Tidy Data Identification

For each data frame below identify whether the data are in tidy format or not. Provide reasoning for your answer.

Data frame A
dog breed height weight
1 Sheltie 17 27
2 Black Lab 18 45
3 German Shepherd 29 58
4 Sheltie 14 19
Data frame B
student name year pretest posttest
1 Jamila JR 84 91
2 Frank SR 76 88
3 Rose SR 65 77
4 Courtney SO 85 86
5 Lavelle JR 81 91
Data frame C
county type info
Ramsey size 155.78
Hennepin size 556.62
Dakota size 569.58
Ramsey population 508640.00
Hennepin population 1152425.00
Dakota population 398552.00
Ramsey established 1849.00
Hennepin established 1852.00
Dakota established 1849.00

 

Pivoting I

For each situation below identify the number of rows and columns in the new pivoted data frame. [Think deeply about your answers here but note that you will not be graded on your answers to these questions.]

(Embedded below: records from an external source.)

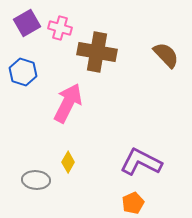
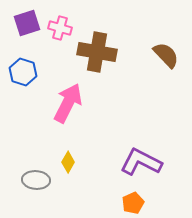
purple square: rotated 12 degrees clockwise
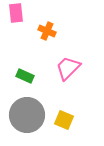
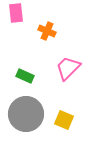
gray circle: moved 1 px left, 1 px up
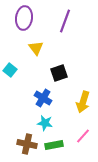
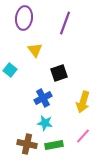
purple line: moved 2 px down
yellow triangle: moved 1 px left, 2 px down
blue cross: rotated 30 degrees clockwise
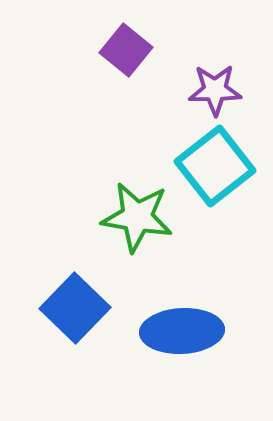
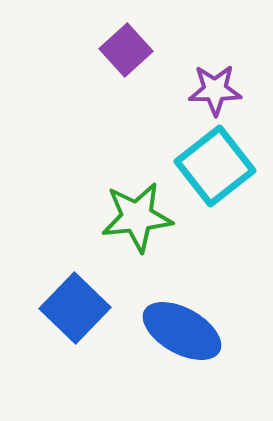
purple square: rotated 9 degrees clockwise
green star: rotated 16 degrees counterclockwise
blue ellipse: rotated 32 degrees clockwise
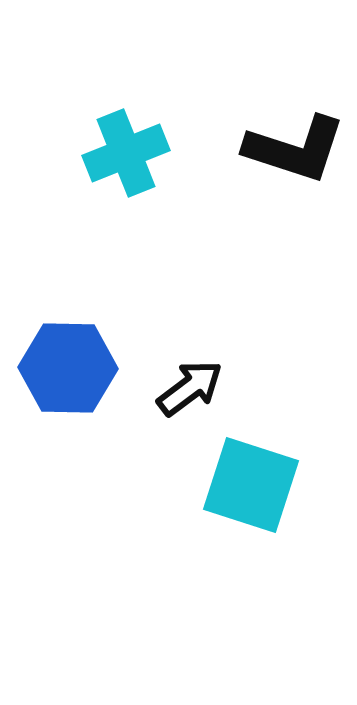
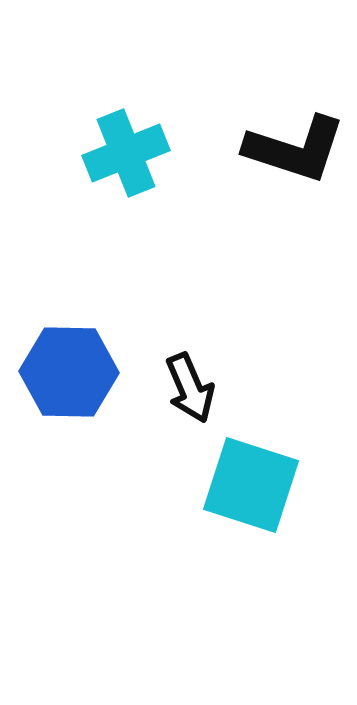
blue hexagon: moved 1 px right, 4 px down
black arrow: rotated 104 degrees clockwise
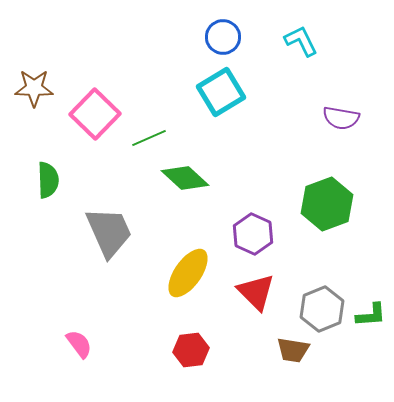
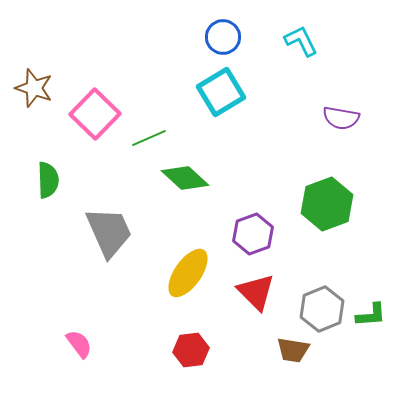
brown star: rotated 18 degrees clockwise
purple hexagon: rotated 15 degrees clockwise
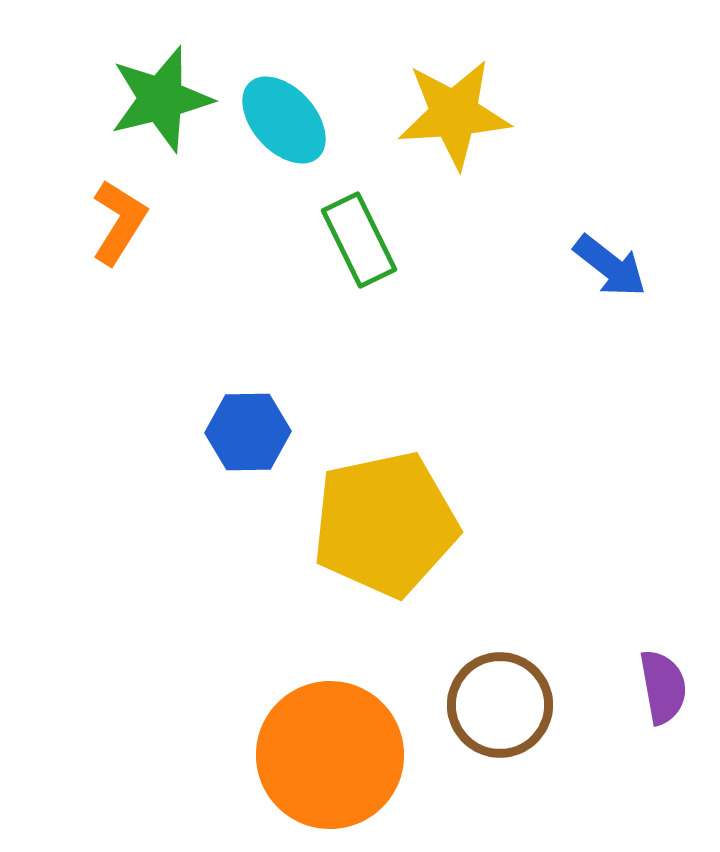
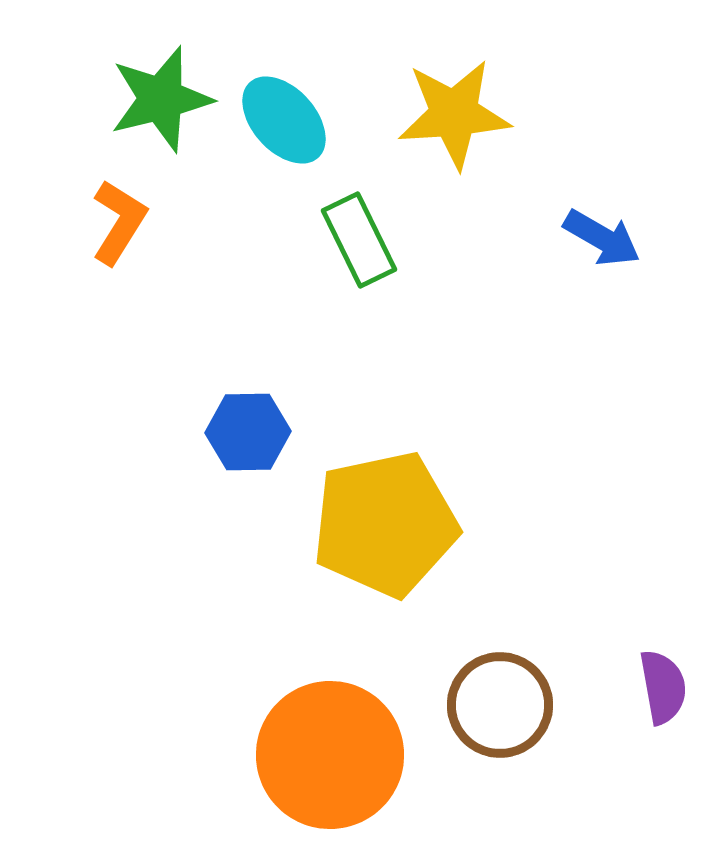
blue arrow: moved 8 px left, 28 px up; rotated 8 degrees counterclockwise
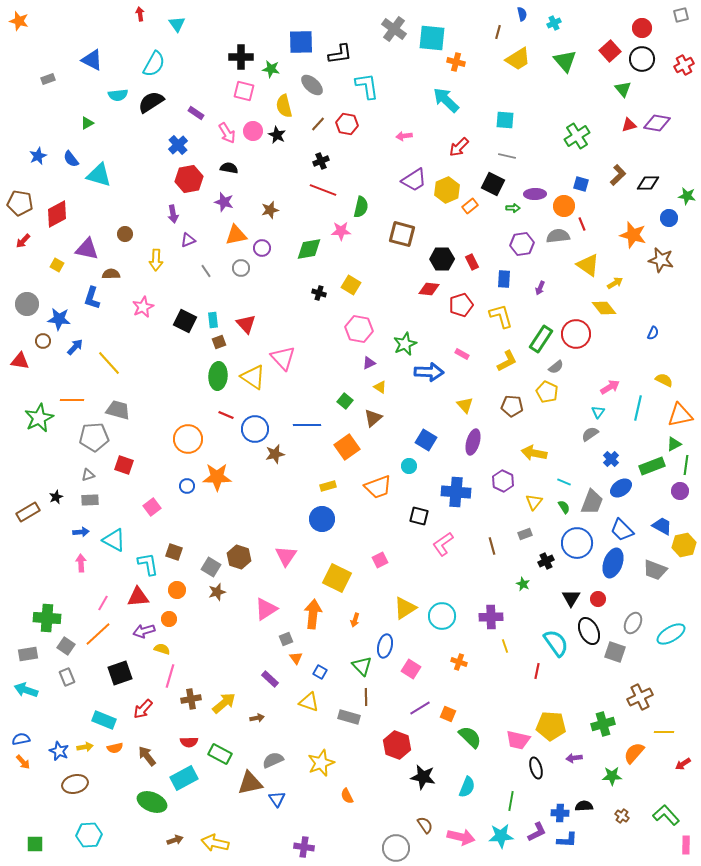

  1. Pivot data frame B (from the question above) in such a manner that pre- and post-test scores will be in one column (each test score will be in its own row of this column) with a separate column that indicates whether the test score is from a pre- or post-test.
  2. Pivot data frame C (from the question above) in such a manner that the “items” listed under type will be separated into new columns with the corresponding values under info in each column.

 

Pivoting II

For each situation in “Pivoting I” enter the original data frame in R, pivot the data to a new data frame (show your R and the final pivoted data frame). From these results reflect on your answers in “Pivoting I.” Were each of your answers correct? Which ones (if any) were not correct and where do you think your reasoning went awry?

 

Wisconsin Deer Harvest

The number of antlered deer harvested per year in five counties in northern Wisconsin were recorded in WIDeer.xlsx. Examine and load these data into R to answer the following questions.

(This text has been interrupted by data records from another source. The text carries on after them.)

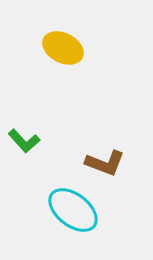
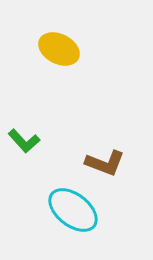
yellow ellipse: moved 4 px left, 1 px down
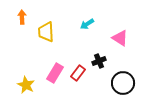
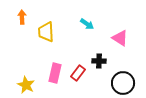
cyan arrow: rotated 112 degrees counterclockwise
black cross: rotated 24 degrees clockwise
pink rectangle: rotated 18 degrees counterclockwise
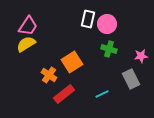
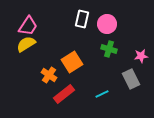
white rectangle: moved 6 px left
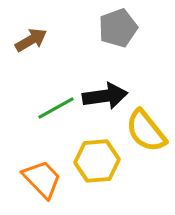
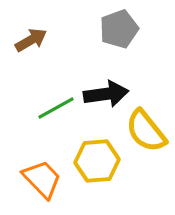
gray pentagon: moved 1 px right, 1 px down
black arrow: moved 1 px right, 2 px up
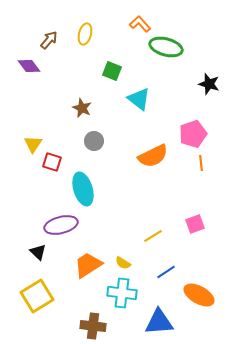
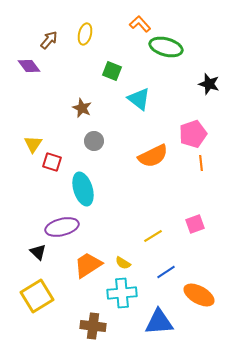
purple ellipse: moved 1 px right, 2 px down
cyan cross: rotated 12 degrees counterclockwise
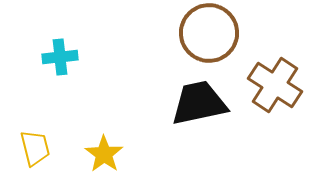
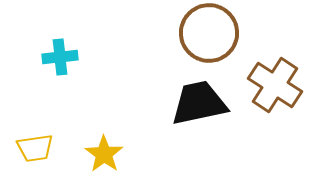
yellow trapezoid: rotated 96 degrees clockwise
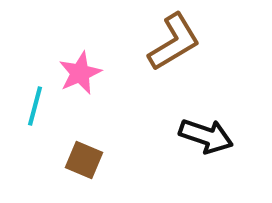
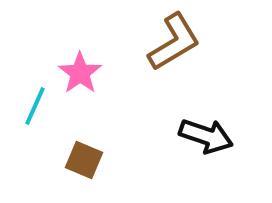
pink star: rotated 12 degrees counterclockwise
cyan line: rotated 9 degrees clockwise
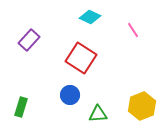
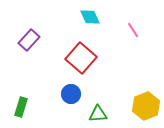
cyan diamond: rotated 40 degrees clockwise
red square: rotated 8 degrees clockwise
blue circle: moved 1 px right, 1 px up
yellow hexagon: moved 4 px right
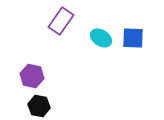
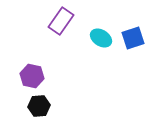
blue square: rotated 20 degrees counterclockwise
black hexagon: rotated 15 degrees counterclockwise
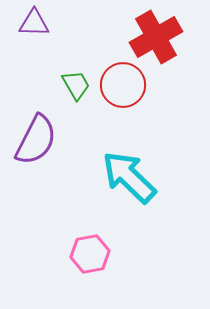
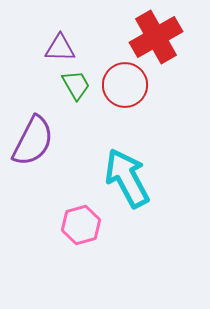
purple triangle: moved 26 px right, 25 px down
red circle: moved 2 px right
purple semicircle: moved 3 px left, 1 px down
cyan arrow: moved 2 px left, 1 px down; rotated 18 degrees clockwise
pink hexagon: moved 9 px left, 29 px up; rotated 6 degrees counterclockwise
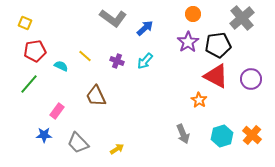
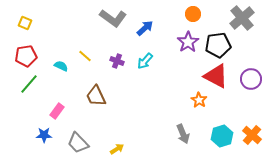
red pentagon: moved 9 px left, 5 px down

  1. Are these data tidy? Explain.
  2. Pivot these data into a tidy format (that will be easy to plot number harvested per year separated by county). Show your R code and resulting data frame.

 

Fish Tagging Data

Northland students have individually tagged many fish on Inch Lake. Some of these fish are later recaptured. For each encounter the fish species, unique tag number, capture date, total length (inches), and weight (g) is recorded. In addition, a variable called recap is created which is 0 for the first encounter with the fish (the tagging time) and 1 for the second encounter (the recapture time). These data are recorded in InchLakeTags.xlsx.

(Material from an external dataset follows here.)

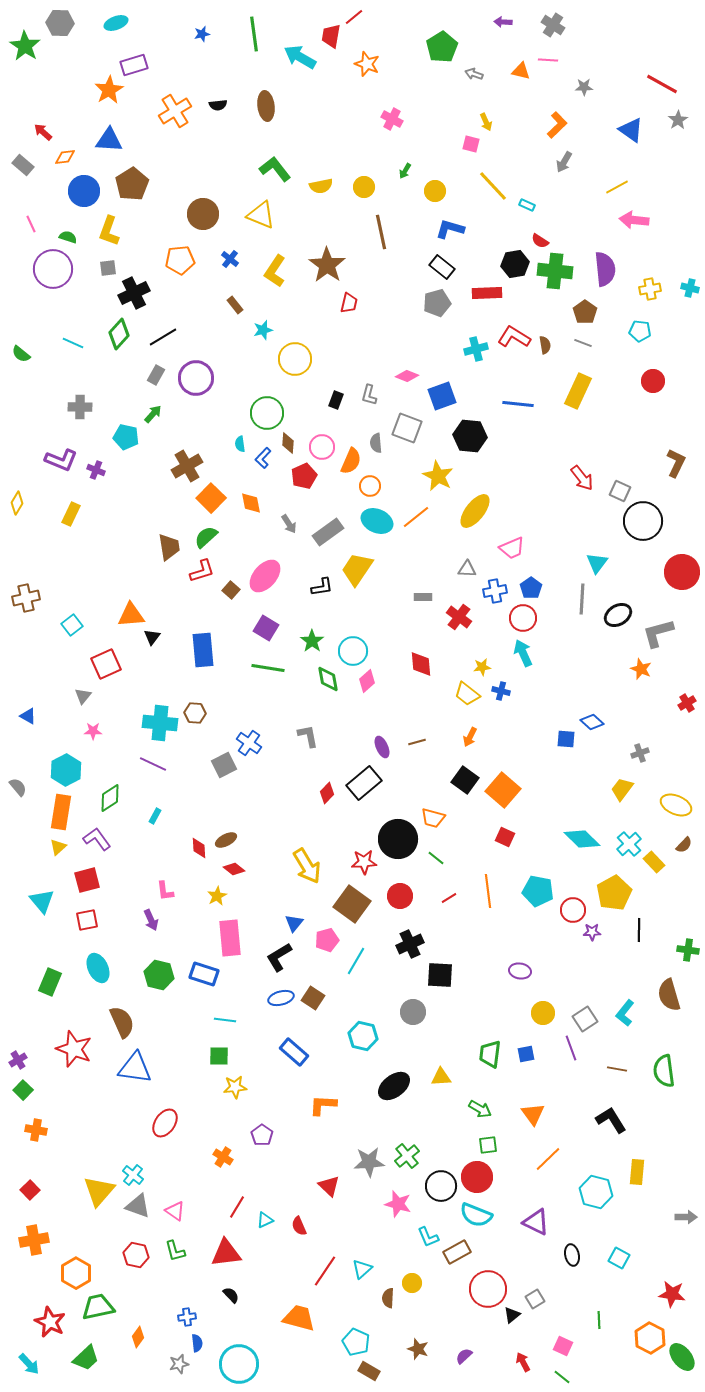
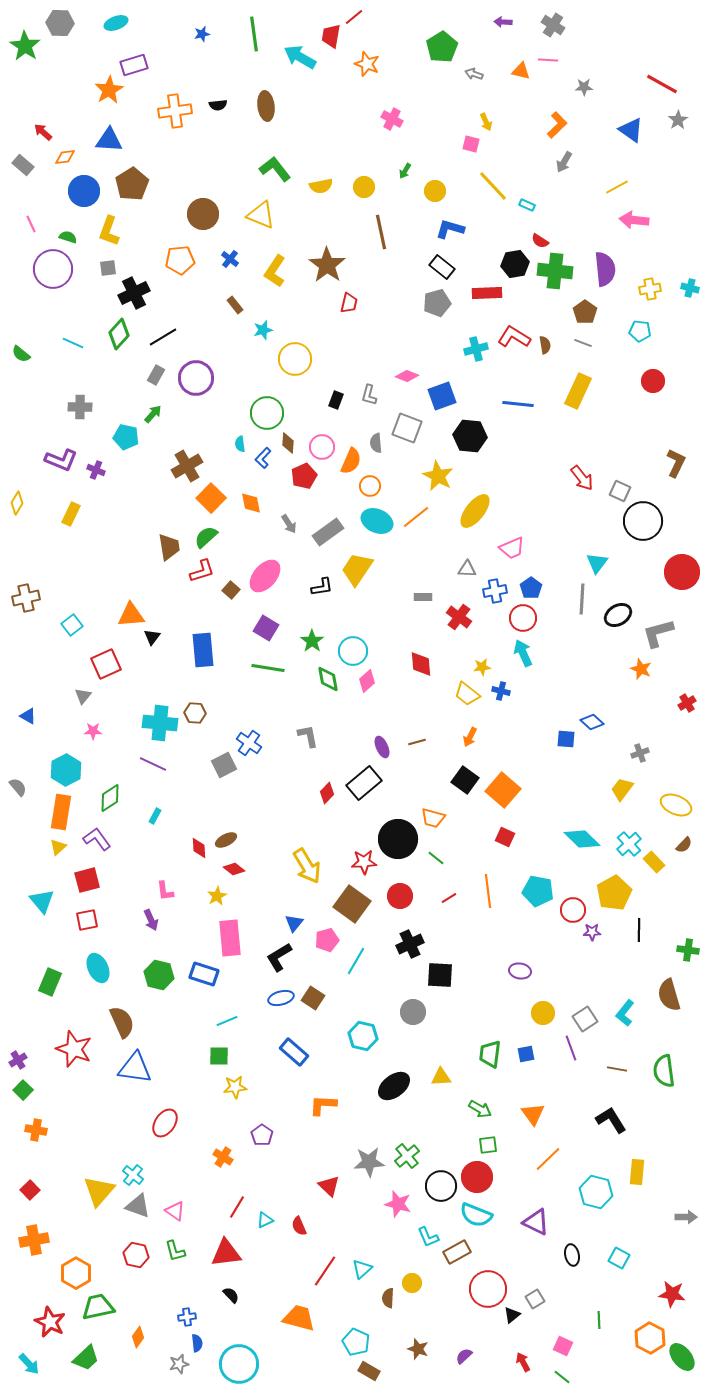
orange cross at (175, 111): rotated 24 degrees clockwise
cyan line at (225, 1020): moved 2 px right, 1 px down; rotated 30 degrees counterclockwise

Load these data into R and wrangle the data into a new data frame that will allow three new variables to be created – amount of time between captures (i.e., between tagging and recapture), change in total length between captures, and change in weight between captures. You do not need to calculate these new variables (you will do this in a future exercise). Show all of your code and your final data frame. [Hint: Each variable that is a part of a change calculation should be its own variable.]